Robert Gray: Hostel
So many young people have told us they would like to visit Australia, because of ´die Natur`, that we thought we could open a backpackers hostel on returning there.
So many young people have told us they would like to visit Australia, because of ´die Natur`, that we thought we could open a backpackers hostel on returning there.
The Prussian “philosopher-king” Frederick II (Frederick the Great) would go to the palace and gardens of Sanssouci, near Potsdam, when he wanted to be alone, with just a hundred servants, so that he could play the flute and converse with Voltaire.
His pavilion-style Rococo palace, yellow as an omelette, was built in 1747, and over the years, under his successors, the gardens grew to cover more than 70 acres and to contain other residences.
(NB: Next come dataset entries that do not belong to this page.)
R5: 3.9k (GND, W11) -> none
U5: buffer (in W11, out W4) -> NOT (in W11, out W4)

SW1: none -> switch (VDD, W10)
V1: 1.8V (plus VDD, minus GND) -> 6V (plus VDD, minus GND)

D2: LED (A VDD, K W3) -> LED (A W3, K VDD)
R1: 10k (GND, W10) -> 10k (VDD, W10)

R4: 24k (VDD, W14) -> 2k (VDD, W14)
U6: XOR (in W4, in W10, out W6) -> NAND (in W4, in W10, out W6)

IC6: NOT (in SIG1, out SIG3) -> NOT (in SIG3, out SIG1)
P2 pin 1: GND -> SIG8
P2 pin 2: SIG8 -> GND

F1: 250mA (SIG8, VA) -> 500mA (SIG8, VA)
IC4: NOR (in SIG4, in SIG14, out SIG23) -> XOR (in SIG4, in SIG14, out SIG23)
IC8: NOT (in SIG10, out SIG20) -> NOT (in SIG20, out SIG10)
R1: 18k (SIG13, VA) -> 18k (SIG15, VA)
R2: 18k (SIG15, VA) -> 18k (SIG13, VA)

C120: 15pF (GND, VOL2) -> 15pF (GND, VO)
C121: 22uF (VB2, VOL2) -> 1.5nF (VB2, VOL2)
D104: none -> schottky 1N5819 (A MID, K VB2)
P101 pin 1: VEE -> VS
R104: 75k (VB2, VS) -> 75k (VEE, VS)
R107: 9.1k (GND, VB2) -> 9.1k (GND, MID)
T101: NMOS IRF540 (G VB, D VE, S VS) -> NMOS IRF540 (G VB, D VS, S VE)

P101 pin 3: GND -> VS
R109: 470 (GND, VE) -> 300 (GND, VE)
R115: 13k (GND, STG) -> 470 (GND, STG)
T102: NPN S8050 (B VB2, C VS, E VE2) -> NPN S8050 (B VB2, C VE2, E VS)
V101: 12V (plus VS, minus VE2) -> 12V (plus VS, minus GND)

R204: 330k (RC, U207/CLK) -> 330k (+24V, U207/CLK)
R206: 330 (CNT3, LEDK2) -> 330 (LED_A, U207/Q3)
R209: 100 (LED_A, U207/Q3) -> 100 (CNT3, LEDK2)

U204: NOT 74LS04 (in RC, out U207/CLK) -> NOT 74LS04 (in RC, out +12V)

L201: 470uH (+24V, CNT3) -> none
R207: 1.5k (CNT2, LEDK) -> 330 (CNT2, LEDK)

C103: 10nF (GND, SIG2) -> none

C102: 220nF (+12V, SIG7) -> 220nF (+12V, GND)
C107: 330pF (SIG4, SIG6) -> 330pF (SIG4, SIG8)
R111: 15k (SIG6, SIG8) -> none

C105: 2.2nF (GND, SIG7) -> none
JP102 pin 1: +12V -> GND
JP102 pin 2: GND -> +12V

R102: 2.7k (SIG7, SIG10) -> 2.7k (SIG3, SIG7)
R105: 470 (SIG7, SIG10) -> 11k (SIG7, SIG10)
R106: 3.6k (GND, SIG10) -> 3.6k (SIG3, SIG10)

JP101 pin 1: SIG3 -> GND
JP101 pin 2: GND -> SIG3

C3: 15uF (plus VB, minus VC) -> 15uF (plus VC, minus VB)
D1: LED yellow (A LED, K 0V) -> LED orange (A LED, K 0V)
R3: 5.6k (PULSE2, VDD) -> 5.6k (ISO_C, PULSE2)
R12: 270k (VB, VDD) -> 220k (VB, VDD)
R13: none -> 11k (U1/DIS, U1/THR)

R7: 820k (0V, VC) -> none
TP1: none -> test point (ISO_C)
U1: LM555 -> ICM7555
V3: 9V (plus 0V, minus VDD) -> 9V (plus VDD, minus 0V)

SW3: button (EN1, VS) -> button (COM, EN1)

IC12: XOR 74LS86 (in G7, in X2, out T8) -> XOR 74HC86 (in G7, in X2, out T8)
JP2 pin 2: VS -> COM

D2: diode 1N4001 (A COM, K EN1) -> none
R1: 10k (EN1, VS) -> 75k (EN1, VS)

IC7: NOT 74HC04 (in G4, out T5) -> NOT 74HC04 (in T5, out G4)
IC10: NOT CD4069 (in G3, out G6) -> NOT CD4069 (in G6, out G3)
These gardens have intricately laid-out gravel walkways, along which can be seen in the distance tall fountains, standing like quills made of eagle´s plumes.
There are tall, loose-leafed hedges and groves of dramatic-looking Germanic trees, far more Romantic than Versailles, with its topiary. There are tunnelled walks made of latticed wood, covered with vines, which curve to show unexpected vistas, or have openings onto bright flower beds.
Surprisingly, for a place in which one was meant to be free of care, many of the sculptures along the avenues, and in the alcoves among the leaves, are of carnal subjects – all the classical rapes and abductions and punishments are depicted, along with the sheperd boys playing pipes and the nymphs mooning over locks of their hair.
At dusk, with the sculptures standing amid the dim foliage the gardens have a haunting effect, as if the past of tall wigs and hooped gowns, walking canes and knee-breeches, of witty assignations, were almost strong enough to revisit us, in the dim light. At yet, those ghosts are detained; they are forever ineffectual. In the calm of evening, the place becomes the setting of a Watteau-like dream. It was our favourite experience in Berlin.
We went by train to Leipzig and visited the Thomaskirche, the single most important house of music there has ever been. I thought, if there were really life after death, then surely Bach would have to have come out from under the sacristy stones and play again on the organ there.